11. It is pertinent to note that the electricity bill was issued to the consumer for consumption of November-2020 in December-2020. Admittedly, for two years there is no challenge raised with regard to the consumption of electricity recorded by the meter installed in the premises of consumer. It seems that only because after application of multiplier of 20, the amount payable by the consumer to the electricity company has increased, a dispute is sought to be made in this regard. There is undisputed fact that the electricity meter as well as CT were tested and found in proper condition for their installation. It is also candidly observed in the impugned order that meter tested on 17.10.2022 was found OK. This coupled with the fact that prior to installation also meter was checked and found suitable for installation. Unless, finding is recorded that meter is faulty, the recording made therein cannot be challenged. It is not sufficient for CGRF to say that the recording for consumption for month of November 2020 is absurd. It does not therefore stand to any reason that there was any mistake in recording the meter readings is now sought to be contended on behalf of the consumer. Moreover, the consumer ought to have taken specific plea of meter being faulty and led evidence to substantiate the same. In this case, neither specific plea is raised in this regard nor the same is proved. Unless, a positive finding is recorded that meter in question is faulty, no order of average consumption could have been passed by CGRF. Merely, because some discrepancy could be pointed out in two reports, it cannot be held that meter installed on the premises of consumer is faulty. CGRF, therefore, clearly erred in directing bill for consumption on November 2020 to be taken on average of other month’s consumption.

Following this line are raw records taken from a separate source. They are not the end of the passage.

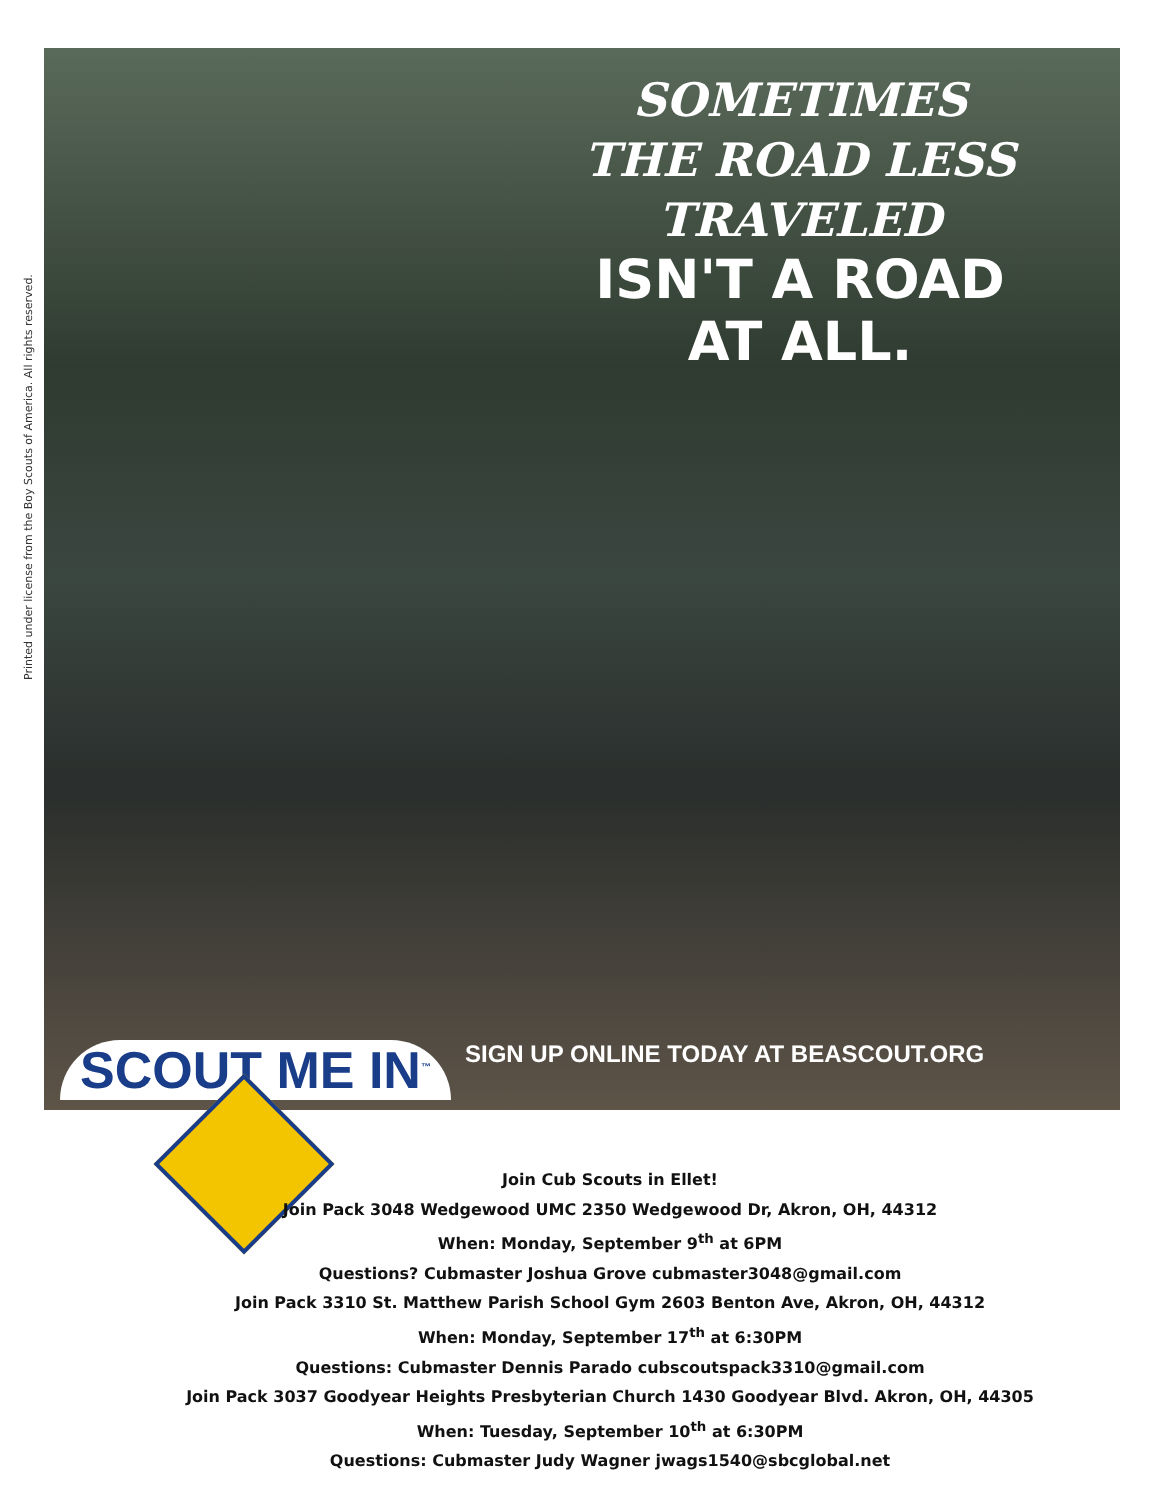Printed under license from the Boy Scouts of America. All rights reserved.
SOMETIMES
THE ROAD LESS
TRAVELED
ISN'T A ROAD
AT ALL.
SIGN UP ONLINE TODAY AT BEASCOUT.ORG
SCOUT ME IN<sup>™</sup>
Join Cub Scouts in Ellet!
Join Pack 3048 Wedgewood UMC 2350 Wedgewood Dr, Akron, OH, 44312
When: Monday, September 9<sup>th</sup> at 6PM
Questions? Cubmaster Joshua Grove cubmaster3048@gmail.com
Join Pack 3310 St. Matthew Parish School Gym 2603 Benton Ave, Akron, OH, 44312
When: Monday, September 17<sup>th</sup> at 6:30PM
Questions: Cubmaster Dennis Parado cubscoutspack3310@gmail.com
Join Pack 3037 Goodyear Heights Presbyterian Church 1430 Goodyear Blvd. Akron, OH, 44305
When: Tuesday, September 10<sup>th</sup> at 6:30PM
Questions: Cubmaster Judy Wagner jwags1540@sbcglobal.net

12. Having regard to the above discussion, this Court finds no reason or justification to uphold the impugned order passed by CGRF. It is held that the electricity company is within its right to issue revised bill after finding that the bill was not charged on the basis of proper multiplying factor and to recover the same in accordance with law.

13. The impugned order, therefore, is set aside. However, owing to the fact that the huge amount is required to be paid by the consumer to the electricity company, the amount raised in the bill in question be paid in three equal installments spread over to the period of six months, from date of this order.

14. Writ Petition stands allowed in the above terms. ( R. M. JOSHI, J.)